*DATA EXTRACT:*
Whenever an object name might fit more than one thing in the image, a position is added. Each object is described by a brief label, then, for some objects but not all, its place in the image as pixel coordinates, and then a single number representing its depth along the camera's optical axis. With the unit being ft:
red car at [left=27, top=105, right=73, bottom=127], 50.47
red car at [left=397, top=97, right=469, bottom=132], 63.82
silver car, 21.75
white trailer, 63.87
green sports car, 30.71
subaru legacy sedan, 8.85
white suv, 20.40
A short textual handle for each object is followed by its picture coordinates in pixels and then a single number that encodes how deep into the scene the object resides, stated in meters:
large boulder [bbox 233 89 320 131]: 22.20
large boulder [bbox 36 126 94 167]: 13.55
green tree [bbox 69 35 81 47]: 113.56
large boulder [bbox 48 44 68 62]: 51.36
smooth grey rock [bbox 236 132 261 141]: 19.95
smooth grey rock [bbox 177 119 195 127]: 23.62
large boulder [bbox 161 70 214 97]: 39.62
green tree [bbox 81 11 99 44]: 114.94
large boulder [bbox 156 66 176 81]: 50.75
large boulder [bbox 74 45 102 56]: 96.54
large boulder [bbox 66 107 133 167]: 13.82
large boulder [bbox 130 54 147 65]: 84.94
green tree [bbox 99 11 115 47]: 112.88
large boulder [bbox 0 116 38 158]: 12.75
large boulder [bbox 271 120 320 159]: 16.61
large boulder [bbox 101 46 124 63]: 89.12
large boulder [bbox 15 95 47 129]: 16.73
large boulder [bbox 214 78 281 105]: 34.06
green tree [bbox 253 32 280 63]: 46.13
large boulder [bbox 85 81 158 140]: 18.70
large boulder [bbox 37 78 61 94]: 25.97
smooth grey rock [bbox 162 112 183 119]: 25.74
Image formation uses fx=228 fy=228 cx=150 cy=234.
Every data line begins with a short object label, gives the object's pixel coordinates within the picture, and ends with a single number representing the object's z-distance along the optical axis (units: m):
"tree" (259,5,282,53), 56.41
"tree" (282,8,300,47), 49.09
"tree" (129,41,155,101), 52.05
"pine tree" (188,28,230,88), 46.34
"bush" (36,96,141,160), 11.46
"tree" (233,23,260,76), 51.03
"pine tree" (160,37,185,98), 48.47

*EXERCISE INSTRUCTIONS:* Gather up every line from the listing above in which the word "left" occurs.

*EXERCISE SOLUTION:*
red car at [left=27, top=105, right=73, bottom=127], 50.47
red car at [left=397, top=97, right=469, bottom=132], 63.82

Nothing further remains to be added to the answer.